▶ **What the exercise asks**: Transcribe verbatim the portion of the London travel entry starting at "Which means that" and ending at "a Saturday night.".

**** Passage shown

Friday, February 16, 2024

London Assurance

WE ARRIVED in the nerve-center of England with very little planned. The evening meal is always a good starting point, so we took a walk in the neighborhood of our hotel to see what came to hand, so to speak.

We were in the borough of Camden, where it turns out that Euston Station – where our train from Edinburgh left us – essentially put the place on the map. It was opened in 1837 to offer train service to Birmingham, the first inter-city line in England, and it was a tremendous success. And this came only 27 years after Euston Square was created, giving a name to this area. It’s still best-known as a transportation hub, with tube and bus service here as well, but it’s also home to University College London.

Which means that we had UCL housing located in our neighborhood, as evidenced by the crowd spilling onto the sidewalk at the Crown and Anchor pub. We were walking up North Gower Street, site of our hotel, toward Drummond Street, where I understood I could find a restaurant.

Good thing we like Indian food. Among the eateries there were Raavi Kebab, Dwana Bhel Poori House, Drummond Villa, Ravi Shankar Bhelpoori House, Sizzling Bombay, Taste of India Euston, and Chutneys. Why did we settle on Masala King? Because a pleasant gentleman in the doorway of that place exhorted us to try it. He was one of several eager souls hawking their restaurants, reminding me of the sales pitches I’d hear in Manhattan’s Little Italy on a Saturday night.

Nothing extraordinary about the place, but we got a good meal at a good price served efficiently – and that can be extraordinary in itself these days. The place was very uncrowded, perhaps a phenomenon of this being a Wednesday. It was more difficult finding a convenience store in the neighborhood, but eventually we were able to load up on soft drinks and snacks. Which make any hotel room that much more comfortable.

********
**** Data for review

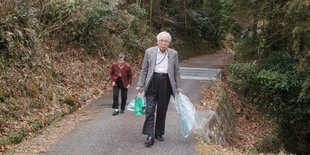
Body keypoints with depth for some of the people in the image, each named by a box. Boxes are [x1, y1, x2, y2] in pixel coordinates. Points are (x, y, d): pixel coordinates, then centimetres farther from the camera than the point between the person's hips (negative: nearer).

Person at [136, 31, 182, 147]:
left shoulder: (173, 54, 6)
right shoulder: (149, 52, 4)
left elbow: (176, 72, 10)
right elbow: (144, 70, 6)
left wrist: (178, 87, 6)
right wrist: (140, 85, 1)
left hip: (166, 84, 1)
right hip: (152, 83, -1)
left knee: (162, 110, 8)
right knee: (150, 109, -7)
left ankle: (159, 133, 22)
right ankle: (150, 136, -5)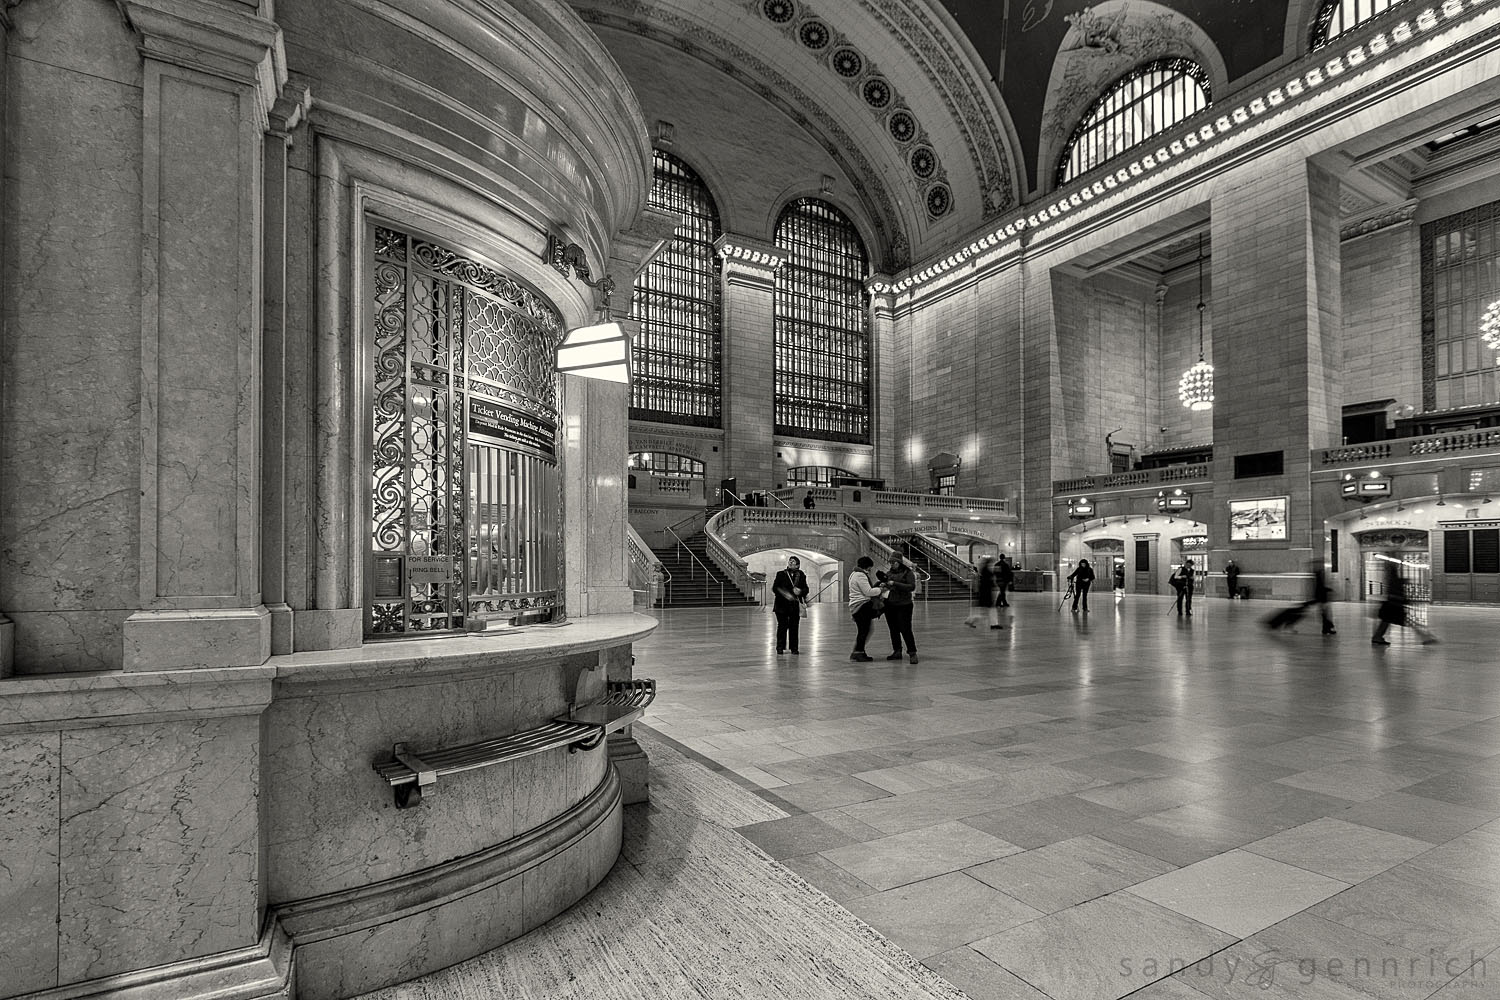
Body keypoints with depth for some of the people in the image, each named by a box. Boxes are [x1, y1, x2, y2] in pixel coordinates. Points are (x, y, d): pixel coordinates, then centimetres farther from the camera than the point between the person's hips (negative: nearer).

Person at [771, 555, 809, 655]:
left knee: (794, 627, 4)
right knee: (782, 626, 1)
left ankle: (794, 648, 14)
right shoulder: (781, 574, 3)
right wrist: (785, 594, -17)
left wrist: (800, 591, -17)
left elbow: (806, 589, 5)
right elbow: (774, 588, -5)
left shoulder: (801, 576, 7)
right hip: (782, 605, -1)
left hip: (795, 606, 1)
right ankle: (780, 648, 11)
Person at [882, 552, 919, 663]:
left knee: (905, 629, -9)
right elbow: (884, 582, 20)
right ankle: (897, 651, 22)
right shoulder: (889, 573, 11)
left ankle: (912, 653, -1)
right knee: (893, 629, 11)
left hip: (903, 605, -6)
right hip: (890, 604, 6)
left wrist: (895, 584, -20)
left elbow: (912, 587, -16)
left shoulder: (907, 572, -5)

********

▶ **Written answer**:
Which means that we had UCL housing located in our neighborhood, as evidenced by the crowd spilling onto the sidewalk at the Crown and Anchor pub. We were walking up North Gower Street, site of our hotel, toward Drummond Street, where I understood I could find a restaurant.

Good thing we like Indian food. Among the eateries there were Raavi Kebab, Dwana Bhel Poori House, Drummond Villa, Ravi Shankar Bhelpoori House, Sizzling Bombay, Taste of India Euston, and Chutneys. Why did we settle on Masala King? Because a pleasant gentleman in the doorway of that place exhorted us to try it. He was one of several eager souls hawking their restaurants, reminding me of the sales pitches I’d hear in Manhattan’s Little Italy on a Saturday night.